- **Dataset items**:
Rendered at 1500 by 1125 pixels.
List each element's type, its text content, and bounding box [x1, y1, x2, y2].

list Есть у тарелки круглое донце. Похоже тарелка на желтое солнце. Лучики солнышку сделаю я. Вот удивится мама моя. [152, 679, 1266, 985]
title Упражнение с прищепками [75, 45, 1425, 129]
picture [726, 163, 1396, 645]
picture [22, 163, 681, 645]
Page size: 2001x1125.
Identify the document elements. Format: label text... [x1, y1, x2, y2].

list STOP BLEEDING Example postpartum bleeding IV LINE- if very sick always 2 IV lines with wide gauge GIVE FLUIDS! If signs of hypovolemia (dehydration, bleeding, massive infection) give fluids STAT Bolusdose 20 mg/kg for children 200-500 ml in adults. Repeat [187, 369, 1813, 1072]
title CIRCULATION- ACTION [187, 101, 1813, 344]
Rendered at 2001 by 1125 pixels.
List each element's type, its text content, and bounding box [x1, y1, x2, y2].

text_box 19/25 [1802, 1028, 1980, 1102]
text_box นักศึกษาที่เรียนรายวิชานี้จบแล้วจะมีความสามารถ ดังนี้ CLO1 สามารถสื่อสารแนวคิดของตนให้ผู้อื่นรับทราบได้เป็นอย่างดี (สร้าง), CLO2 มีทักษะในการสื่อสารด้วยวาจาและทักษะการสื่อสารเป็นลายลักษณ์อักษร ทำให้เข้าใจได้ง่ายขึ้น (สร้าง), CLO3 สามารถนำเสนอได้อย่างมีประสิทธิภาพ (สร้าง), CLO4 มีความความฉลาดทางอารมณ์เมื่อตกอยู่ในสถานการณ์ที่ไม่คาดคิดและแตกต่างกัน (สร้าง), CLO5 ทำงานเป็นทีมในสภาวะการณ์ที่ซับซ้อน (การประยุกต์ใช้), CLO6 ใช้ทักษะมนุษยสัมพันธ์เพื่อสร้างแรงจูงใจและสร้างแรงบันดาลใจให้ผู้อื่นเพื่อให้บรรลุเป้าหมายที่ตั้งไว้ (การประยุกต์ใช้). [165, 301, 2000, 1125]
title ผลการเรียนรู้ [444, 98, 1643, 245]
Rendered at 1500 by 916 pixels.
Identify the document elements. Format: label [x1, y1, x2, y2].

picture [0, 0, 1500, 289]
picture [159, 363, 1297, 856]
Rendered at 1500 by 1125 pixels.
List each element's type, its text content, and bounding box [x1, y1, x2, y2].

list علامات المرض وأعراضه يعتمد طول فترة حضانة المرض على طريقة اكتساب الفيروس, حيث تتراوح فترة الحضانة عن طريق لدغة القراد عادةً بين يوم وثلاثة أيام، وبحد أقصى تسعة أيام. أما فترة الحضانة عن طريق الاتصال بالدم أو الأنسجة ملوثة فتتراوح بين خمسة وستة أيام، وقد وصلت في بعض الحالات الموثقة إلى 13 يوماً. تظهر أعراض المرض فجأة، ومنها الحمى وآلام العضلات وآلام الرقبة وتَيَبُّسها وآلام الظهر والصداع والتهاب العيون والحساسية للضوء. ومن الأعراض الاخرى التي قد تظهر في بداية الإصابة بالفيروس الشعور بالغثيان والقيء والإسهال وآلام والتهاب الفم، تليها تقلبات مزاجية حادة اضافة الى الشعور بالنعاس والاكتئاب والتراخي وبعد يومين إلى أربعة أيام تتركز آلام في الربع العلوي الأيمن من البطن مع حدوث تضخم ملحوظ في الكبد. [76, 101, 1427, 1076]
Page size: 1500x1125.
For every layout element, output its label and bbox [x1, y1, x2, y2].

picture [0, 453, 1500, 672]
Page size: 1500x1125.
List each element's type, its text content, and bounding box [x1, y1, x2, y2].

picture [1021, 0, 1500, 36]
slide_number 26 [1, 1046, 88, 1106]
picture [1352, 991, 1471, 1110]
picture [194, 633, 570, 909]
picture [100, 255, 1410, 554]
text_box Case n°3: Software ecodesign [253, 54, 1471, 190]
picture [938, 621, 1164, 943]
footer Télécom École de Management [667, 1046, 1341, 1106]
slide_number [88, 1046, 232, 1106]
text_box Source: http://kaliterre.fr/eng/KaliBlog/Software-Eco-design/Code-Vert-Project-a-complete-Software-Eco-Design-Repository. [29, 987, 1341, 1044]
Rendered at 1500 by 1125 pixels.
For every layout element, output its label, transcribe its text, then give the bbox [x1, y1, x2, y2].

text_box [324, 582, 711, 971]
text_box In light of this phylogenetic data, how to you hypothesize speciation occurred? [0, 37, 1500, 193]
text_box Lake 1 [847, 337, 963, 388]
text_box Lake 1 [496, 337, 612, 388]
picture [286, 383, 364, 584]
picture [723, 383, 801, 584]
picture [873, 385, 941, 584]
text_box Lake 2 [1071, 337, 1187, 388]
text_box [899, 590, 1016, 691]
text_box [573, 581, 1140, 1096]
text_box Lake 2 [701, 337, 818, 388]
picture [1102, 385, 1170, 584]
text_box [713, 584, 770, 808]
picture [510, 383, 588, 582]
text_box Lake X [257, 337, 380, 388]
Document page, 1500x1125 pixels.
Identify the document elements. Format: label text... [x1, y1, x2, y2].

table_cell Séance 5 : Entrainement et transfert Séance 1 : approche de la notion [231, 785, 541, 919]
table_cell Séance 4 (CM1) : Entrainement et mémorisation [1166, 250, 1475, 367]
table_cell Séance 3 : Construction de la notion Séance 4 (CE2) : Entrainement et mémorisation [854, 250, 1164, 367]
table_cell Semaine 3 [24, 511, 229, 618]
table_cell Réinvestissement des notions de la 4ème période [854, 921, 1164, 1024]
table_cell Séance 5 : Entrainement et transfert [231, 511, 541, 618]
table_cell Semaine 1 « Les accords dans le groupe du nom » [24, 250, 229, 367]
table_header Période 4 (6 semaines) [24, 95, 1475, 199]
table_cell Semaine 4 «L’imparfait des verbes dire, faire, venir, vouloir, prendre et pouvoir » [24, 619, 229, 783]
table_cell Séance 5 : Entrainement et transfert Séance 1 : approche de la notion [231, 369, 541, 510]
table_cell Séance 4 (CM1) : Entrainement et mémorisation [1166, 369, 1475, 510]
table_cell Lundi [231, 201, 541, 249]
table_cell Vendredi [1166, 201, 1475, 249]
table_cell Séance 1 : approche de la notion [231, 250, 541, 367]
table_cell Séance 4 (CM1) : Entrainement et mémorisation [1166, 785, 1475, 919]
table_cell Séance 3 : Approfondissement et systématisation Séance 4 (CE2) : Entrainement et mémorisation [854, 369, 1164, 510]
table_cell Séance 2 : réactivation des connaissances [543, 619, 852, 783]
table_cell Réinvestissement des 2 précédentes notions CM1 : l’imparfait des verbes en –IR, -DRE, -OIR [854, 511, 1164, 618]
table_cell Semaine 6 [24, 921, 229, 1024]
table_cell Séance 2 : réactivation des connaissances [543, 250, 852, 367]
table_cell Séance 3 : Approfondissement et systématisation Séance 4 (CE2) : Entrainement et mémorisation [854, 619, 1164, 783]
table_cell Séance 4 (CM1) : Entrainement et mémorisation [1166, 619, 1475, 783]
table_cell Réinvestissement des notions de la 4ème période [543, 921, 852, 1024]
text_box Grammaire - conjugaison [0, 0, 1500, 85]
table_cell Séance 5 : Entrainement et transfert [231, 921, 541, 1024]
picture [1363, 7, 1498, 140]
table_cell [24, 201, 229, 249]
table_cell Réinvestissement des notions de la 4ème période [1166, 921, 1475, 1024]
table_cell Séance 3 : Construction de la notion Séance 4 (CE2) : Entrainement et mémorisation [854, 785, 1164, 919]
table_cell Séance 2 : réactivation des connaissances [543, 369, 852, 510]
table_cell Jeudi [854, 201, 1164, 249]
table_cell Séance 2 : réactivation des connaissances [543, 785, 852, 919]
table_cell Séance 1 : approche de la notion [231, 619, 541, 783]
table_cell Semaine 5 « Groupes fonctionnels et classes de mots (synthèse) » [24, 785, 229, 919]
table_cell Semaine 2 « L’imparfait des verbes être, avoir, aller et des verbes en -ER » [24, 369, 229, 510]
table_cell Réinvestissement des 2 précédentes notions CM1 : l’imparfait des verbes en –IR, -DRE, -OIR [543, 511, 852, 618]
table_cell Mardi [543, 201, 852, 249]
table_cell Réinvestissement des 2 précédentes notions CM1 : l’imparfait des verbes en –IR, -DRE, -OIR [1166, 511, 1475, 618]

- **EXERCISE PROMPT**:
Look above for the line holding "text_box [899, 590, 1016, 691]" and the line holding "Document page, 1500x1125 pixels.", then output exactly those two lines and every line between them, nothing more.

- **RESULT OF THE TASK**:
text_box [899, 590, 1016, 691]
text_box [573, 581, 1140, 1096]
text_box Lake 2 [701, 337, 818, 388]
picture [1102, 385, 1170, 584]
text_box [713, 584, 770, 808]
picture [510, 383, 588, 582]
text_box Lake X [257, 337, 380, 388]
Document page, 1500x1125 pixels.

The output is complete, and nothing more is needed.